___ Task material

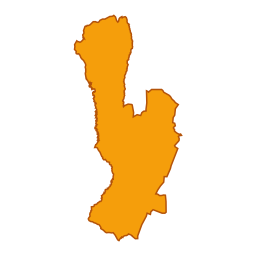 Akatsi South, Volta, Ghana
{"feature_id": "2480657B79730913179219", "entity_name": "Akatsi South", "entity_type": "district", "adm_level": 2, "iso_a3": "GHA", "parent_name": "Ghana", "parent_adm1": "Volta", "projection": "robinson", "projection_center": [0.754, 6.154], "detail": "fine", "context": "isolated", "style": "filled", "palette": "amber", "viewbox_px": 256, "rotation_deg": 0, "n_neighbors": 0, "source": "geoboundaries", "source_scale": "gbopen_adm2", "svg_char_len": 5689}
<svg xmlns="http://www.w3.org/2000/svg" viewBox="0 0 256 256"><path d="M178.3,104.6L175.3,102.6L174.2,101.1L171.8,98.9L170.4,96.5L169.0,95.2L163.8,92.3L162.8,90.5L161.6,89.5L151.6,89.5L148.5,92.1L148.2,91.6L146.5,90.8L146.8,102.9L146.0,109.4L146.1,110.9L143.5,111.3L141.8,112.7L140.7,115.5L137.1,114.7L133.3,116.9L133.6,112.5L132.2,104.9L131.7,104.5L128.1,104.1L124.9,105.5L123.5,106.7L123.3,105.8L123.6,105.5L123.6,103.9L123.3,103.7L123.8,102.7L123.5,101.5L122.9,101.5L122.7,100.6L123.8,98.8L124.2,96.4L124.7,95.3L124.2,94.0L124.6,93.1L124.1,92.4L124.1,91.4L124.4,91.0L124.2,90.5L125.1,89.4L125.2,88.6L124.6,87.4L124.6,86.7L124.2,86.0L124.7,84.3L124.1,83.3L124.0,81.9L123.6,81.7L124.0,80.5L124.0,79.3L124.4,78.8L124.9,77.3L124.6,76.6L124.7,75.4L125.6,73.9L126.2,71.5L126.9,70.8L127.0,69.1L126.7,68.9L127.2,68.2L127.1,67.3L128.1,64.6L127.2,63.3L127.2,60.9L127.7,60.1L128.3,60.0L128.7,59.5L128.6,57.8L129.2,56.9L129.0,56.0L129.5,55.3L129.4,54.7L130.3,54.0L130.2,52.9L130.9,52.7L130.9,49.7L131.6,48.7L132.3,48.5L132.6,46.5L132.3,45.8L132.4,43.5L132.1,43.0L132.5,42.2L132.6,41.0L132.1,40.7L131.9,39.3L131.4,38.8L131.6,36.9L131.2,35.3L131.4,34.7L131.1,33.1L130.6,32.9L130.1,30.0L129.6,29.4L129.8,28.7L129.3,27.7L129.4,26.7L128.8,25.7L129.2,24.9L128.7,24.7L128.8,24.0L127.7,23.4L127.4,22.8L127.0,21.5L127.1,20.0L126.3,17.6L125.2,16.7L123.0,17.2L122.2,17.8L121.9,16.6L120.1,17.6L119.2,18.6L118.5,21.4L117.8,22.1L116.6,20.6L115.5,17.0L113.8,15.4L112.4,16.3L109.8,16.5L104.9,19.1L102.5,19.1L100.0,20.3L99.1,21.7L98.1,22.4L96.5,22.2L95.7,21.7L93.2,21.7L90.0,24.8L88.5,25.5L87.1,25.4L86.5,26.3L85.4,26.1L84.9,26.7L83.5,30.8L83.9,32.0L83.8,33.3L83.6,33.9L82.9,34.5L82.8,35.6L83.2,36.9L83.7,37.4L84.3,38.8L83.3,38.3L83.5,38.9L82.6,40.3L80.8,41.9L79.9,42.3L78.8,41.7L77.8,41.7L76.8,40.8L74.6,44.6L74.9,46.7L74.5,49.4L76.3,51.4L76.0,52.9L76.4,53.7L77.7,54.0L78.6,53.7L79.1,54.1L79.3,54.7L79.9,55.1L80.8,57.5L81.6,58.7L83.6,60.5L85.3,63.5L85.8,65.1L85.2,67.1L85.7,69.0L85.7,72.3L85.4,72.7L85.3,73.7L86.0,77.7L86.3,78.1L86.1,78.7L86.6,79.0L86.6,79.6L87.4,80.1L89.3,83.7L89.7,83.7L90.1,83.3L89.7,83.0L89.9,82.6L90.0,83.0L90.6,83.2L90.4,83.7L91.0,83.3L91.1,82.8L91.5,82.9L91.1,83.7L91.2,84.5L90.7,84.6L90.6,85.2L89.9,84.5L90.0,84.7L89.2,85.5L89.2,86.3L89.5,86.9L90.2,87.1L90.2,87.6L90.5,86.7L90.9,87.1L91.2,87.0L91.7,89.0L92.2,88.2L92.9,89.3L93.5,88.9L94.7,89.0L95.2,90.8L95.2,91.5L94.5,92.2L94.0,91.9L94.0,91.6L93.5,91.6L93.1,92.5L92.8,92.6L92.7,93.7L93.1,94.6L92.9,95.1L93.1,95.3L93.3,95.1L93.5,95.6L94.2,95.4L94.5,96.7L94.4,97.3L93.9,97.5L93.9,98.1L93.3,98.5L94.2,100.1L94.0,101.3L94.6,101.2L95.1,103.5L95.8,103.0L96.1,103.7L95.1,103.9L95.1,105.6L95.7,106.6L95.8,107.7L95.6,108.0L96.1,108.1L96.8,109.9L96.4,111.0L96.0,110.8L95.3,111.7L95.6,112.0L96.7,111.6L97.0,112.0L96.7,112.4L96.8,112.8L96.1,113.2L96.8,113.7L97.0,114.4L96.6,114.9L96.3,114.2L95.9,114.2L95.2,115.6L95.6,115.9L96.1,115.7L96.5,116.2L95.8,117.5L96.8,117.2L96.2,117.8L96.8,118.0L96.8,118.5L97.1,118.5L97.0,119.0L96.6,118.7L96.5,118.9L96.6,119.5L97.0,120.0L96.3,120.3L96.6,121.1L95.9,121.0L96.2,122.6L95.9,123.5L96.4,123.8L96.4,124.4L96.8,124.5L95.9,125.2L96.6,125.8L95.5,127.0L95.3,128.0L95.0,127.8L95.0,128.6L95.2,128.8L95.9,128.6L96.0,128.9L96.6,128.6L96.8,129.0L96.3,129.9L96.8,130.0L96.4,130.3L96.8,130.5L96.5,130.9L97.2,131.4L97.2,132.1L97.5,131.8L98.1,132.2L97.8,132.6L98.1,133.1L97.6,133.1L97.8,133.6L98.2,133.5L98.6,134.2L98.3,134.7L97.8,134.7L98.7,135.6L98.6,136.0L98.1,136.0L97.9,136.3L98.6,136.7L98.5,137.3L97.8,137.3L97.9,137.7L97.5,137.9L98.4,138.6L97.6,138.9L98.3,138.9L98.6,139.4L98.1,139.6L98.5,139.9L97.8,140.5L98.8,140.7L98.5,141.0L97.9,140.9L97.9,141.2L98.3,141.3L96.4,144.3L95.7,144.7L94.7,147.5L96.2,147.4L97.3,147.9L98.5,150.3L100.0,152.2L101.8,156.5L102.7,157.2L102.6,158.2L103.1,159.0L104.0,159.9L105.2,159.4L106.4,160.7L106.9,161.7L109.5,162.3L109.4,163.8L109.9,164.6L111.1,164.9L111.3,166.2L112.0,166.5L112.2,167.8L111.7,168.2L112.1,169.7L111.9,170.7L112.7,173.1L113.5,173.9L113.5,174.7L113.1,177.0L113.2,179.0L112.7,178.9L112.8,179.5L112.2,179.6L111.4,180.5L111.7,180.8L111.5,181.5L112.0,181.5L112.1,182.1L111.9,182.3L111.1,182.0L111.4,184.3L110.9,185.0L110.2,185.0L110.1,185.3L110.4,185.8L110.1,186.5L109.0,187.1L108.4,188.4L108.0,188.1L107.5,188.2L107.7,188.9L107.2,189.0L107.0,189.5L105.6,189.5L105.1,190.1L105.4,191.6L104.8,192.3L104.8,193.0L104.4,193.4L104.0,192.7L103.6,193.7L102.0,195.5L101.5,195.7L102.1,197.7L101.4,198.0L101.3,198.6L101.8,198.9L101.9,199.6L100.9,201.4L99.5,201.5L98.5,202.6L97.8,202.8L96.5,204.4L95.2,204.4L94.2,205.0L94.3,205.6L93.7,206.5L91.4,206.8L91.6,210.2L91.1,210.4L90.8,211.0L91.0,211.8L90.2,212.7L89.8,214.2L90.0,216.2L88.4,218.4L88.4,219.3L89.1,220.6L90.9,221.6L92.6,221.7L93.5,222.5L96.1,223.4L97.6,224.4L98.8,224.6L99.4,225.0L100.9,227.5L100.8,228.6L103.4,230.2L105.1,231.9L106.3,232.7L109.0,232.5L111.8,232.9L113.2,232.7L115.2,235.2L117.7,239.8L118.8,240.6L119.1,240.6L119.4,239.7L120.7,238.0L121.2,238.2L121.7,237.0L122.8,237.5L123.2,236.6L124.6,235.7L126.6,235.5L128.4,234.4L128.5,234.0L130.9,234.9L132.0,235.9L132.3,235.9L132.4,236.3L135.3,238.7L137.7,238.6L137.7,235.9L141.8,224.6L146.3,216.2L147.1,213.2L150.4,214.4L150.9,211.7L153.1,209.7L162.1,213.2L164.9,213.2L166.1,212.2L166.0,201.7L165.4,195.2L163.7,195.0L161.7,195.5L159.6,195.6L157.6,194.1L155.8,193.9L157.8,189.9L160.4,186.0L163.7,182.2L164.2,176.6L166.9,176.7L170.4,168.6L171.1,165.7L177.8,148.5L175.1,146.8L174.6,145.6L179.0,140.6L179.2,138.7L178.4,136.4L179.3,135.7L181.5,135.4L180.6,134.0L179.1,134.3L176.6,132.9L174.5,131.1L174.5,129.3L173.6,128.6L173.5,127.4L175.3,125.8L174.7,123.3L172.7,122.6L173.2,117.5L174.7,115.2L175.4,108.7L178.3,104.6Z" fill="#f59e0b" stroke="#b45309" stroke-width="1.5"/></svg>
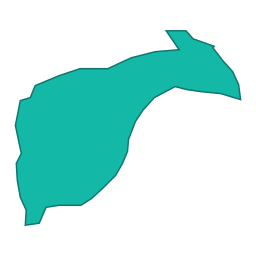 Agioi Trimithias, Nicosia, Cyprus
{"feature_id": "46923920B49674797191494", "entity_name": "Agioi Trimithias", "entity_type": "district", "adm_level": 2, "iso_a3": "CYP", "parent_name": "Cyprus", "parent_adm1": "Nicosia", "projection": "orthographic", "projection_center": [33.238, 35.108], "detail": "fine", "context": "isolated", "style": "filled", "palette": "teal", "viewbox_px": 256, "rotation_deg": 0, "n_neighbors": 0, "source": "geoboundaries", "source_scale": "gbopen_adm2", "svg_char_len": 629}
<svg xmlns="http://www.w3.org/2000/svg" viewBox="0 0 256 256"><path d="M214.1,46.3L193.0,38.8L186.0,30.8L166.2,30.8L179.1,49.7L155.3,51.7L131.5,57.7L120.6,62.7L107.7,68.7L93.8,68.7L79.9,68.7L59.0,75.7L35.2,85.6L30.3,97.6L20.3,100.6L15.4,125.5L21.3,153.4L16.3,163.4L17.3,180.3L20.3,197.3L26.2,210.2L25.3,225.2L39.2,223.2L46.1,207.3L59.0,205.3L80.9,205.3L91.8,198.3L103.7,187.3L115.6,175.4L122.5,163.4L127.5,151.4L128.5,139.5L135.4,121.5L143.4,109.6L154.3,97.6L175.1,86.6L187.0,89.6L200.9,91.6L220.8,93.6L240.6,99.6L238.6,84.6L232.7,71.7L222.8,60.7L212.8,47.7L214.1,46.3Z" fill="#14b8a6" stroke="#0f766e" stroke-width="1.5"/></svg>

______

*Aim*. Extract every line of the data above that contains the string "geoboundaries", treating uppercase and lowercase letters as different.

*The reply*.
{"feature_id": "2480657B79730913179219", "entity_name": "Akatsi South", "entity_type": "district", "adm_level": 2, "iso_a3": "GHA", "parent_name": "Ghana", "parent_adm1": "Volta", "projection": "robinson", "projection_center": [0.754, 6.154], "detail": "fine", "context": "isolated", "style": "filled", "palette": "amber", "viewbox_px": 256, "rotation_deg": 0, "n_neighbors": 0, "source": "geoboundaries", "source_scale": "gbopen_adm2", "svg_char_len": 5689}
{"feature_id": "46923920B49674797191494", "entity_name": "Agioi Trimithias", "entity_type": "district", "adm_level": 2, "iso_a3": "CYP", "parent_name": "Cyprus", "parent_adm1": "Nicosia", "projection": "orthographic", "projection_center": [33.238, 35.108], "detail": "fine", "context": "isolated", "style": "filled", "palette": "teal", "viewbox_px": 256, "rotation_deg": 0, "n_neighbors": 0, "source": "geoboundaries", "source_scale": "gbopen_adm2", "svg_char_len": 629}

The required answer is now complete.